(Records from a data collection)
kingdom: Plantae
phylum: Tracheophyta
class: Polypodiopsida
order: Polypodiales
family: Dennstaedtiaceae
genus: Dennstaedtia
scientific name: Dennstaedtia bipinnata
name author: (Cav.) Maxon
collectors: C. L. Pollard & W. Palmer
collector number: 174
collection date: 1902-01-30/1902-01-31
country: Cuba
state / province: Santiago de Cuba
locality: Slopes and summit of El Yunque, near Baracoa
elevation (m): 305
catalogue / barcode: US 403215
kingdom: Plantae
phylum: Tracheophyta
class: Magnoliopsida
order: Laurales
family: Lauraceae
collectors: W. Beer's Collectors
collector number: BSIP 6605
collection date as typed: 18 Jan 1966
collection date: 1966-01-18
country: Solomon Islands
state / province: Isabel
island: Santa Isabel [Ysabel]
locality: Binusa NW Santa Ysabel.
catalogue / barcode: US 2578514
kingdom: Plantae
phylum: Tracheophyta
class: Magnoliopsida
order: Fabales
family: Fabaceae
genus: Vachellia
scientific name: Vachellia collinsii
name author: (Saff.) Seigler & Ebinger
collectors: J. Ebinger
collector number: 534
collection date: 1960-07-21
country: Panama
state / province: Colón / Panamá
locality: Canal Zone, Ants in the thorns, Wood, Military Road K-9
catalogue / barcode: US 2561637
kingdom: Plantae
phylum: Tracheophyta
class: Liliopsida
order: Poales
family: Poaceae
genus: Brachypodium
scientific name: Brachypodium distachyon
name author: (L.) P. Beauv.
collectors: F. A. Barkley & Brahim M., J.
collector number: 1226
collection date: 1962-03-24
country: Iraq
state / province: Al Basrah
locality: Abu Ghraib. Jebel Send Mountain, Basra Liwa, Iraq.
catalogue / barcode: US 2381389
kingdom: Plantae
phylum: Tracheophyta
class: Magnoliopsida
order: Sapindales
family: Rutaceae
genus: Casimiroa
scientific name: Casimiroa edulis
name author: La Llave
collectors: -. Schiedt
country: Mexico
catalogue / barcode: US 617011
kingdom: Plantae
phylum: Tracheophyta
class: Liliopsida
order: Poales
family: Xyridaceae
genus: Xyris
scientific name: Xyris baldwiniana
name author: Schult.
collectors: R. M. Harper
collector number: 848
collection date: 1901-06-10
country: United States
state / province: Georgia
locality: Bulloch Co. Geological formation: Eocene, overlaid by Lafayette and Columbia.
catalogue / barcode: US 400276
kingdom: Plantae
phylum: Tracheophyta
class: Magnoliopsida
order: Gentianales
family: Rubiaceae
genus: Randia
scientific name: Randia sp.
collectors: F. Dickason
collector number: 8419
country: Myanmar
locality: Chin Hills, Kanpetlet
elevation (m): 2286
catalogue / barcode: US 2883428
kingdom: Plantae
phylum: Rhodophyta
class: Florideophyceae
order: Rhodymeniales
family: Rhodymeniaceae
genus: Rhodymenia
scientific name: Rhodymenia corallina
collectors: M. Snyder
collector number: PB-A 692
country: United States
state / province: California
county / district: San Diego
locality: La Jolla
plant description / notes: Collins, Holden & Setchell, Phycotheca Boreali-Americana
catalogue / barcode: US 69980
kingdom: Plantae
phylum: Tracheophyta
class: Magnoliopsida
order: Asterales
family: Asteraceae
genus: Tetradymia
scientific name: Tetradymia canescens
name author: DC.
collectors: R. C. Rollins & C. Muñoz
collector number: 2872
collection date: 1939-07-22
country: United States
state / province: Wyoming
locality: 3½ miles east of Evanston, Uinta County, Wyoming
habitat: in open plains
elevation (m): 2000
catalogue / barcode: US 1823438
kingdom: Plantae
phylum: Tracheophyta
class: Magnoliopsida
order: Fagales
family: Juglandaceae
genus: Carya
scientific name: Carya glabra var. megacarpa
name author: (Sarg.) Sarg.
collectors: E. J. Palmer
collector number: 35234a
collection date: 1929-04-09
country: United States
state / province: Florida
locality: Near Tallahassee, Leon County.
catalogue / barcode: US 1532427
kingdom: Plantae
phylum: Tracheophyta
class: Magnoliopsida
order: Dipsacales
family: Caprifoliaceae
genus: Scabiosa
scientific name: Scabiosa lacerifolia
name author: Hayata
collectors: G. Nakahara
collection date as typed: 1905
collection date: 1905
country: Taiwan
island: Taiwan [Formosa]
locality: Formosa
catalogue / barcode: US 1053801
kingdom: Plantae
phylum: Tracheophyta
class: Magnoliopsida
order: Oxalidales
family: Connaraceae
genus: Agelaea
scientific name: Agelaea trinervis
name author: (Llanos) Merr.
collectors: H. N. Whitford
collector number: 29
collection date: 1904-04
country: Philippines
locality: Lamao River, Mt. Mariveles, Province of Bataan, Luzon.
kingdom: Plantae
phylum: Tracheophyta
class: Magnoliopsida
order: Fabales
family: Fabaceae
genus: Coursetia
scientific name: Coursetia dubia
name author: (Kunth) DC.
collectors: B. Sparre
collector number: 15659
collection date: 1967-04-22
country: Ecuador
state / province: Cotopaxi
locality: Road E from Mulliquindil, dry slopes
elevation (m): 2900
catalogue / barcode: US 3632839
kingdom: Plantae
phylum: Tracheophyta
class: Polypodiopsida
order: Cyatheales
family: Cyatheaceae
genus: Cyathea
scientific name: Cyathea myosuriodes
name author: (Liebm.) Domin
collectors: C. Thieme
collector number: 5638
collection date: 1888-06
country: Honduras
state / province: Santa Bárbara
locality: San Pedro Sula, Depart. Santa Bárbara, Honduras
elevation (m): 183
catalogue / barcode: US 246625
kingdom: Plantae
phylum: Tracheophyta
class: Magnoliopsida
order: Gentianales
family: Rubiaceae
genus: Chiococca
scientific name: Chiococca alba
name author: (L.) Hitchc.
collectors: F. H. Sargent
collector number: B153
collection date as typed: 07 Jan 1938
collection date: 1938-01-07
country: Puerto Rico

◆ What to work on
Convert the listing above into a two-column CSV with the columns field and value. Give one row for every line of the listing, with the field name and its entry each in its own quoted field and any line breaks turned into spaces.

◆ Reply to the task
field,value
"kingdom:","Plantae"
"phylum:","Tracheophyta"
"class:","Polypodiopsida"
"order:","Polypodiales"
"family:","Dennstaedtiaceae"
"genus:","Dennstaedtia"
"scientific name:","Dennstaedtia bipinnata"
"name author:","(Cav.) Maxon"
"collectors:","C. L. Pollard & W. Palmer"
"collector number:","174"
"collection date:","1902-01-30/1902-01-31"
"country:","Cuba"
"state / province:","Santiago de Cuba"
"locality:","Slopes and summit of El Yunque, near Baracoa"
"elevation (m):","305"
"catalogue / barcode:","US 403215"
"kingdom:","Plantae"
"phylum:","Tracheophyta"
"class:","Magnoliopsida"
"order:","Laurales"
"family:","Lauraceae"
"collectors:","W. Beer's Collectors"
"collector number:","BSIP 6605"
"collection date as typed:","18 Jan 1966"
"collection date:","1966-01-18"
"country:","Solomon Islands"
"state / province:","Isabel"
"island:","Santa Isabel [Ysabel]"
"locality:","Binusa NW Santa Ysabel."
"catalogue / barcode:","US 2578514"
"kingdom:","Plantae"
"phylum:","Tracheophyta"
"class:","Magnoliopsida"
"order:","Fabales"
"family:","Fabaceae"
"genus:","Vachellia"
"scientific name:","Vachellia collinsii"
"name author:","(Saff.) Seigler & Ebinger"
"collectors:","J. Ebinger"
"collector number:","534"
"collection date:","1960-07-21"
"country:","Panama"
"state / province:","Colón / Panamá"
"locality:","Canal Zone, Ants in the thorns, Wood, Military Road K-9"
"catalogue / barcode:","US 2561637"
"kingdom:","Plantae"
"phylum:","Tracheophyta"
"class:","Liliopsida"
"order:","Poales"
"family:","Poaceae"
"genus:","Brachypodium"
"scientific name:","Brachypodium distachyon"
"name author:","(L.) P. Beauv."
"collectors:","F. A. Barkley & Brahim M., J."
"collector number:","1226"
"collection date:","1962-03-24"
"country:","Iraq"
"state / province:","Al Basrah"
"locality:","Abu Ghraib. Jebel Send Mountain, Basra Liwa, Iraq."
"catalogue / barcode:","US 2381389"
"kingdom:","Plantae"
"phylum:","Tracheophyta"
"class:","Magnoliopsida"
"order:","Sapindales"
"family:","Rutaceae"
"genus:","Casimiroa"
"scientific name:","Casimiroa edulis"
"name author:","La Llave"
"collectors:","-. Schiedt"
"country:","Mexico"
"catalogue / barcode:","US 617011"
"kingdom:","Plantae"
"phylum:","Tracheophyta"
"class:","Liliopsida"
"order:","Poales"
"family:","Xyridaceae"
"genus:","Xyris"
"scientific name:","Xyris baldwiniana"
"name author:","Schult."
"collectors:","R. M. Harper"
"collector number:","848"
"collection date:","1901-06-10"
"country:","United States"
"state / province:","Georgia"
"locality:","Bulloch Co. Geological formation: Eocene, overlaid by Lafayette and Columbia."
"catalogue / barcode:","US 400276"
"kingdom:","Plantae"
"phylum:","Tracheophyta"
"class:","Magnoliopsida"
"order:","Gentianales"
"family:","Rubiaceae"
"genus:","Randia"
"scientific name:","Randia sp."
"collectors:","F. Dickason"
"collector number:","8419"
"country:","Myanmar"
"locality:","Chin Hills, Kanpetlet"
"elevation (m):","2286"
"catalogue / barcode:","US 2883428"
"kingdom:","Plantae"
"phylum:","Rhodophyta"
"class:","Florideophyceae"
"order:","Rhodymeniales"
"family:","Rhodymeniaceae"
"genus:","Rhodymenia"
"scientific name:","Rhodymenia corallina"
"collectors:","M. Snyder"
"collector number:","PB-A 692"
"country:","United States"
"state / province:","California"
"county / district:","San Diego"
"locality:","La Jolla"
"plant description / notes:","Collins, Holden & Setchell, Phycotheca Boreali-Americana"
"catalogue / barcode:","US 69980"
"kingdom:","Plantae"
"phylum:","Tracheophyta"
"class:","Magnoliopsida"
"order:","Asterales"
"family:","Asteraceae"
"genus:","Tetradymia"
"scientific name:","Tetradymia canescens"
"name author:","DC."
"collectors:","R. C. Rollins & C. Muñoz"
"collector number:","2872"
"collection date:","1939-07-22"
"country:","United States"
"state / province:","Wyoming"
"locality:","3½ miles east of Evanston, Uinta County, Wyoming"
"habitat:","in open plains"
"elevation (m):","2000"
"catalogue / barcode:","US 1823438"
"kingdom:","Plantae"
"phylum:","Tracheophyta"
"class:","Magnoliopsida"
"order:","Fagales"
"family:","Juglandaceae"
"genus:","Carya"
"scientific name:","Carya glabra var. megacarpa"
"name author:","(Sarg.) Sarg."
"collectors:","E. J. Palmer"
"collector number:","35234a"
"collection date:","1929-04-09"
"country:","United States"
"state / province:","Florida"
"locality:","Near Tallahassee, Leon County."
"catalogue / barcode:","US 1532427"
"kingdom:","Plantae"
"phylum:","Tracheophyta"
"class:","Magnoliopsida"
"order:","Dipsacales"
"family:","Caprifoliaceae"
"genus:","Scabiosa"
"scientific name:","Scabiosa lacerifolia"
"name author:","Hayata"
"collectors:","G. Nakahara"
"collection date as typed:","1905"
"collection date:","1905"
"country:","Taiwan"
"island:","Taiwan [Formosa]"
"locality:","Formosa"
"catalogue / barcode:","US 1053801"
"kingdom:","Plantae"
"phylum:","Tracheophyta"
"class:","Magnoliopsida"
"order:","Oxalidales"
"family:","Connaraceae"
"genus:","Agelaea"
"scientific name:","Agelaea trinervis"
"name author:","(Llanos) Merr."
"collectors:","H. N. Whitford"
"collector number:","29"
"collection date:","1904-04"
"country:","Philippines"
"locality:","Lamao River, Mt. Mariveles, Province of Bataan, Luzon."
"kingdom:","Plantae"
"phylum:","Tracheophyta"
"class:","Magnoliopsida"
"order:","Fabales"
"family:","Fabaceae"
"genus:","Coursetia"
"scientific name:","Coursetia dubia"
"name author:","(Kunth) DC."
"collectors:","B. Sparre"
"collector number:","15659"
"collection date:","1967-04-22"
"country:","Ecuador"
"state / province:","Cotopaxi"
"locality:","Road E from Mulliquindil, dry slopes"
"elevation (m):","2900"
"catalogue / barcode:","US 3632839"
"kingdom:","Plantae"
"phylum:","Tracheophyta"
"class:","Polypodiopsida"
"order:","Cyatheales"
"family:","Cyatheaceae"
"genus:","Cyathea"
"scientific name:","Cyathea myosuriodes"
"name author:","(Liebm.) Domin"
"collectors:","C. Thieme"
"collector number:","5638"
"collection date:","1888-06"
"country:","Honduras"
"state / province:","Santa Bárbara"
"locality:","San Pedro Sula, Depart. Santa Bárbara, Honduras"
"elevation (m):","183"
"catalogue / barcode:","US 246625"
"kingdom:","Plantae"
"phylum:","Tracheophyta"
"class:","Magnoliopsida"
"order:","Gentianales"
"family:","Rubiaceae"
"genus:","Chiococca"
"scientific name:","Chiococca alba"
"name author:","(L.) Hitchc."
"collectors:","F. H. Sargent"
"collector number:","B153"
"collection date as typed:","07 Jan 1938"
"collection date:","1938-01-07"
"country:","Puerto Rico"